L’une des principales conséquences de la crise sanitaire, du point de vue de l’Odyssée des Bâtisseurs, touche son nouveau film immersif. Comme les scènes d’hiver n’ont pu être réalisées en mars dernier, c’est seulement la saison prochaine que sera donné l’ultime tour de manivelle, annonce la directrice générale Anne-Julie Néron.

« Le tournage de cette production à 360 degrés avait été annulé. C’est pourquoi les scènes qui manquent seront tournées à Alma au cours de l’hiver, fait-elle observer. Nous nous attendons à ce que ce film d’une durée de 12 à 15 minutes soit prêt en 2021. Les projections se dérouleront à l’intérieur du château d’eau. »

Le nouveau documentaire remplacera Aquavolt, une production qui remonte à 2011. Alors que celle-ci mettait l’accent sur l’hydroélectricité, un choix guidé par la présence du barrage d’Isle-Maligne, le projet piloté par Canopée Médias et la maison Cadabra s’attardera au territoire et aux personnes qui y habitent. La narration sera assurée par l’écrivaine Marie-Andrée Gill, tandis que la musique émanera de l’Almatois Robert Pelletier.

Le montage financier témoigne des ambitions du musée. Totalisant 600 000 $, il comprend une contribution de 300 000 $ de Développement économique Canada. S’y ajoutent un don de 100 000 $ de la compagnie Rio Tinto, des subventions de 90 000 $ accordées par la ville d’Alma et le ministère de la Culture et des Communications du Québec, et 45 000 offerts par la Société d’histoire du Lac-Saint-Jean.

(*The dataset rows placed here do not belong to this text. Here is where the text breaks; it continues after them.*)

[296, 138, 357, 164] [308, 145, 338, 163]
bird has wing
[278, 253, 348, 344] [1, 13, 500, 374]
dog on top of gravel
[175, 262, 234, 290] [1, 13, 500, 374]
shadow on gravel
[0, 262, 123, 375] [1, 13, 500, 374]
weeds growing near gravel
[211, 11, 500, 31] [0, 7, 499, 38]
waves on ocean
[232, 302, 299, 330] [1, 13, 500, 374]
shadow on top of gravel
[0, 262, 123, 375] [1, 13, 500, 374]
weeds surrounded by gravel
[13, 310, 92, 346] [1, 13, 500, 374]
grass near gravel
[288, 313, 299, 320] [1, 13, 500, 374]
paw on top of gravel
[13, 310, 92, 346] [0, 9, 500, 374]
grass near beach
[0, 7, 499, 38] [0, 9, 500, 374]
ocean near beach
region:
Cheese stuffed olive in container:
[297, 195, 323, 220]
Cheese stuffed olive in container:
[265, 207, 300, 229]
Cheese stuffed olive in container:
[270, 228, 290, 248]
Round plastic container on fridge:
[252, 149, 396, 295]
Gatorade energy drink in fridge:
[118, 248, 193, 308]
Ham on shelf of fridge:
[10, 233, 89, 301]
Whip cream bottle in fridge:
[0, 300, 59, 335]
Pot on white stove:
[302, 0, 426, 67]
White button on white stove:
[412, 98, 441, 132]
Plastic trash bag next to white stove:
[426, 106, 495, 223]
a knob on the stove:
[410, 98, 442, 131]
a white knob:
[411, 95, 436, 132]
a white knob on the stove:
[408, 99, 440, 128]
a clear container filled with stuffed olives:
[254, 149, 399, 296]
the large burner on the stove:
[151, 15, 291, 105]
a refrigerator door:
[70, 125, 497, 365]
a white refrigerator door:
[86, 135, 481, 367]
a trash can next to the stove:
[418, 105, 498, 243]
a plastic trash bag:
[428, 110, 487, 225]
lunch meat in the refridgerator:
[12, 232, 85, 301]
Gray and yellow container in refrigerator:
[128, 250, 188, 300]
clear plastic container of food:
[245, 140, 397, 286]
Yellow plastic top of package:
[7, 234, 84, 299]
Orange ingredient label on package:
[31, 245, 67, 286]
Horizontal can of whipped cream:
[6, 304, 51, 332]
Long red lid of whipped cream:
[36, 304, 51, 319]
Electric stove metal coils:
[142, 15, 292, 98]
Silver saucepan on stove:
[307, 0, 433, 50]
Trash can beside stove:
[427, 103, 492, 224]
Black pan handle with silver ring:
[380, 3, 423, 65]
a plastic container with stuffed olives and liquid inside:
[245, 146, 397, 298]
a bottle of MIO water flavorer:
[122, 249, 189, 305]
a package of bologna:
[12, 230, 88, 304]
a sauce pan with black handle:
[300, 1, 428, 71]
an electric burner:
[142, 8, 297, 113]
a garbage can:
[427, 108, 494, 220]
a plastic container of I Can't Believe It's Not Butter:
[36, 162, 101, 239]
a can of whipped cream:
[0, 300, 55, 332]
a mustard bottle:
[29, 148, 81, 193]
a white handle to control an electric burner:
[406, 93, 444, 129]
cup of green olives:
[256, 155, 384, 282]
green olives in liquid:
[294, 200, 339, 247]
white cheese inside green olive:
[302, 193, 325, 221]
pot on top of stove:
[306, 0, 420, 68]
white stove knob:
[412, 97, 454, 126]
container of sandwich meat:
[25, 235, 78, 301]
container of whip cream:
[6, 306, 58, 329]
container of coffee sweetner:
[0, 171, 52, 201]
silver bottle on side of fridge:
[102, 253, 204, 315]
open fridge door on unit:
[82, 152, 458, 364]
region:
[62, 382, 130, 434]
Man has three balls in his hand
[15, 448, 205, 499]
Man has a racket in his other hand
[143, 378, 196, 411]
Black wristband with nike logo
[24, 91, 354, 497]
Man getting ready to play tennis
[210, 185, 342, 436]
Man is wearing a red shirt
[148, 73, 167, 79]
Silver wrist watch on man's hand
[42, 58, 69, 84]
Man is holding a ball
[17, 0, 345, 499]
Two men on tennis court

Même quand le film sera terminé, cependant, il faudra s’assurer que les conditions de projection dans le château d’eau permettront d’accommoder plus de gens que l’été passé, du fait des normes sanitaires. « Accueillir huit personnes au lieu de 40, ce n’est pas la même expérience », souligne en effet Anne-Julie Néron.